2. my return from that function is a stack which is 4D. [images per class*10, 128, 16, 16]
3. before the multiple image, we only have 1 image per class, so we could get target output in this way: target_outputs = torch.stack([ref_outputs[i] for i in target_labels]) while we have multiple images, the ith ref_outputs is no longer the corresponding target label one, the ref_outputs[images_per_class * i : images_per_class * i+images_per_class] is the those correspond to the target label i.
4. then the target_outputs we obtained are 5D. [16, images per class*10, 128, 16, 16]

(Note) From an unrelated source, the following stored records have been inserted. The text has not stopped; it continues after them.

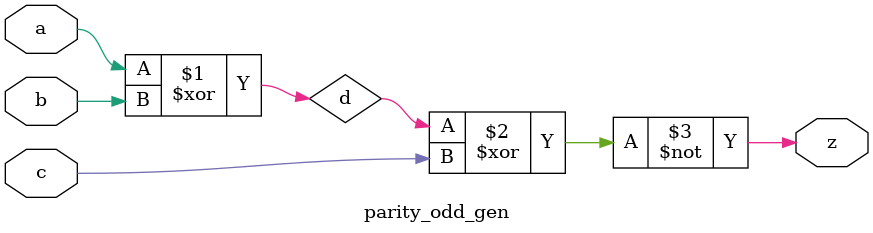
<source format=v>
module parity_odd_gen(
  input a, b, c,
  output z);
  
  wire d; // Declare a wire 'd' for intermediate signal
  
  xor(d, a, b); // XOR gate with inputs 'a' and 'b', output connected to 'd'
  xnor(z, d, c); // XNOR gate with inputs 'd' and 'c', output connected to 'z'
  
endmodule

</source>
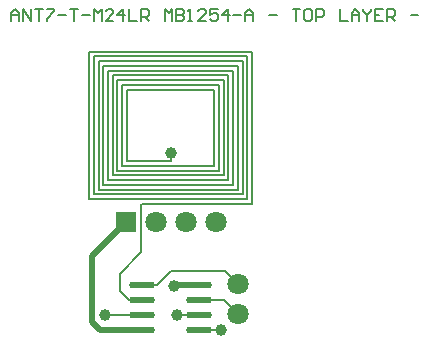
<source format=gtl>
G04 Layer_Physical_Order=1*
G04 Layer_Color=65535*
%FSLAX44Y44*%
%MOMM*%
G71*
G01*
G75*
%ADD10O,2.2000X0.5500*%
%ADD11C,0.5000*%
%ADD12C,0.2000*%
%ADD13C,0.1500*%
%ADD14C,1.8000*%
%ADD15R,1.8000X1.8000*%
%ADD16C,1.0000*%
D10*
X51000Y96250D02*
D03*
Y83550D02*
D03*
Y70850D02*
D03*
Y58150D02*
D03*
X99000Y96250D02*
D03*
Y83550D02*
D03*
Y70850D02*
D03*
Y58150D02*
D03*
D11*
X32500Y145000D02*
X36900D01*
X8500Y121000D02*
X32500Y145000D01*
X8500Y65000D02*
Y121000D01*
X15350Y58150D02*
X51000D01*
X8500Y65000D02*
X15350Y58150D01*
X78250Y96250D02*
X99000D01*
X78000Y96000D02*
X78250Y96250D01*
D12*
X74999Y201280D02*
Y207980D01*
X38000Y262000D02*
X112000D01*
Y197280D02*
Y262000D01*
X34000Y266000D02*
X116000D01*
Y193280D02*
Y266000D01*
X29999Y270000D02*
X119999D01*
Y189280D02*
Y270000D01*
X26000Y274000D02*
X124000D01*
Y185280D02*
Y274000D01*
X22000Y278000D02*
X127970Y277940D01*
X128000Y181280D01*
X18000Y282000D02*
X132000D01*
Y177280D02*
Y282000D01*
X14000Y286000D02*
X136000D01*
Y173280D02*
Y286000D01*
X9999Y290000D02*
X139999D01*
Y169280D02*
Y290000D01*
X6000Y294000D02*
X144000D01*
Y165280D02*
Y294000D01*
X38000Y201300D02*
X74999Y201280D01*
X38000Y201300D02*
Y262000D01*
X34000Y197300D02*
X112000Y197280D01*
X34000Y197300D02*
Y266000D01*
X29999Y193300D02*
X116000Y193280D01*
X29999Y193300D02*
Y270000D01*
X26000Y189300D02*
X119999Y189280D01*
X26000Y189300D02*
Y274000D01*
X22000Y185300D02*
X124000Y185280D01*
X22000Y185300D02*
Y278000D01*
X18000Y181300D02*
X128000Y181280D01*
X18000Y181300D02*
Y282000D01*
X14000Y177300D02*
X132000Y177280D01*
X14000Y177300D02*
Y286000D01*
X9999Y173300D02*
X136000Y173280D01*
X9999Y173300D02*
Y290000D01*
X6000Y169300D02*
X139999Y169280D01*
X6000Y169300D02*
Y294000D01*
X39450Y83550D02*
X51000D01*
X31800Y91200D02*
X39450Y83550D01*
X31800Y91200D02*
Y106200D01*
X49800Y124200D01*
Y164480D01*
X50601Y165280D02*
X144000D01*
X49800Y164480D02*
X50601Y165280D01*
X19300Y70700D02*
X19450Y70850D01*
X51000D01*
Y96250D02*
X63250D01*
X75500Y108500D01*
X120900D01*
X131800Y97600D01*
X99000Y83550D02*
X120450D01*
X131800Y72200D01*
X99000Y58150D02*
X117150D01*
X117500Y58500D01*
X80500Y71000D02*
X80650Y70850D01*
X99000D01*
D13*
X-60000Y320000D02*
Y326665D01*
X-56668Y329997D01*
X-53335Y326665D01*
Y320000D01*
Y324998D01*
X-60000D01*
X-50003Y320000D02*
Y329997D01*
X-43339Y320000D01*
Y329997D01*
X-40006D02*
X-33342D01*
X-36674D01*
Y320000D01*
X-30010Y329997D02*
X-23345D01*
Y328331D01*
X-30010Y321666D01*
Y320000D01*
X-20013Y324998D02*
X-13348D01*
X-10016Y329997D02*
X-3352D01*
X-6684D01*
Y320000D01*
X-19Y324998D02*
X6645D01*
X9977Y320000D02*
Y329997D01*
X13310Y326665D01*
X16642Y329997D01*
Y320000D01*
X26639D02*
X19974D01*
X26639Y326665D01*
Y328331D01*
X24973Y329997D01*
X21640D01*
X19974Y328331D01*
X34969Y320000D02*
Y329997D01*
X29971Y324998D01*
X36635D01*
X39968Y329997D02*
Y320000D01*
X46632D01*
X49965D02*
Y329997D01*
X54963D01*
X56629Y328331D01*
Y324998D01*
X54963Y323332D01*
X49965D01*
X53297D02*
X56629Y320000D01*
X69958D02*
Y329997D01*
X73290Y326665D01*
X76623Y329997D01*
Y320000D01*
X79955Y329997D02*
Y320000D01*
X84953D01*
X86619Y321666D01*
Y323332D01*
X84953Y324998D01*
X79955D01*
X84953D01*
X86619Y326665D01*
Y328331D01*
X84953Y329997D01*
X79955D01*
X89952Y320000D02*
X93284D01*
X91618D01*
Y329997D01*
X89952Y328331D01*
X104947Y320000D02*
X98282D01*
X104947Y326665D01*
Y328331D01*
X103281Y329997D01*
X99949D01*
X98282Y328331D01*
X114944Y329997D02*
X108279D01*
Y324998D01*
X111611Y326665D01*
X113278D01*
X114944Y324998D01*
Y321666D01*
X113278Y320000D01*
X109945D01*
X108279Y321666D01*
X123274Y320000D02*
Y329997D01*
X118276Y324998D01*
X124940D01*
X128273D02*
X134937D01*
X138269Y320000D02*
Y326665D01*
X141602Y329997D01*
X144934Y326665D01*
Y320000D01*
Y324998D01*
X138269D01*
X158263D02*
X164928D01*
X178257Y329997D02*
X184921D01*
X181589D01*
Y320000D01*
X193252Y329997D02*
X189919D01*
X188253Y328331D01*
Y321666D01*
X189919Y320000D01*
X193252D01*
X194918Y321666D01*
Y328331D01*
X193252Y329997D01*
X198250Y320000D02*
Y329997D01*
X203249D01*
X204915Y328331D01*
Y324998D01*
X203249Y323332D01*
X198250D01*
X218244Y329997D02*
Y320000D01*
X224908D01*
X228241D02*
Y326665D01*
X231573Y329997D01*
X234905Y326665D01*
Y320000D01*
Y324998D01*
X228241D01*
X238237Y329997D02*
Y328331D01*
X241569Y324998D01*
X244902Y328331D01*
Y329997D01*
X241569Y324998D02*
Y320000D01*
X254898Y329997D02*
X248234D01*
Y320000D01*
X254898D01*
X248234Y324998D02*
X251566D01*
X258231Y320000D02*
Y329997D01*
X263229D01*
X264895Y328331D01*
Y324998D01*
X263229Y323332D01*
X258231D01*
X261563D02*
X264895Y320000D01*
X278224Y324998D02*
X284889D01*
D14*
X131800Y97600D02*
D03*
Y72200D02*
D03*
X113100Y150000D02*
D03*
X87700D02*
D03*
X62300D02*
D03*
D15*
X36900D02*
D03*
D16*
X75000Y207980D02*
D03*
X19300Y70700D02*
D03*
X78000Y96000D02*
D03*
X117500Y58500D02*
D03*
X80500Y71000D02*
D03*
M02*

</source>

5. the next place use the target_outputs is using loss function to compute the cost, so i iter all the images_per_class, get that each target_output per image, using: for j in range(images_per_class): cost = -loss(outputs, target_outputs[:,j,:,:,:])
6. and then save the max_cost by compare the cost each time. eventually use that max_cost to compute the grad.

for multiple attempts:

7. since we want to have 10 times of 4 iters, we want the 10 times to be different, so i thought the attempts iter should start at first before any random directions were generated. and set the max_cost and max_image at first so that could compare to obtain the largest cost with its corresponding adv_images.
8. everything happens after are the same, and i only compute the grad after all the iter ends, using the max_cost and max_image to get the final adv_images.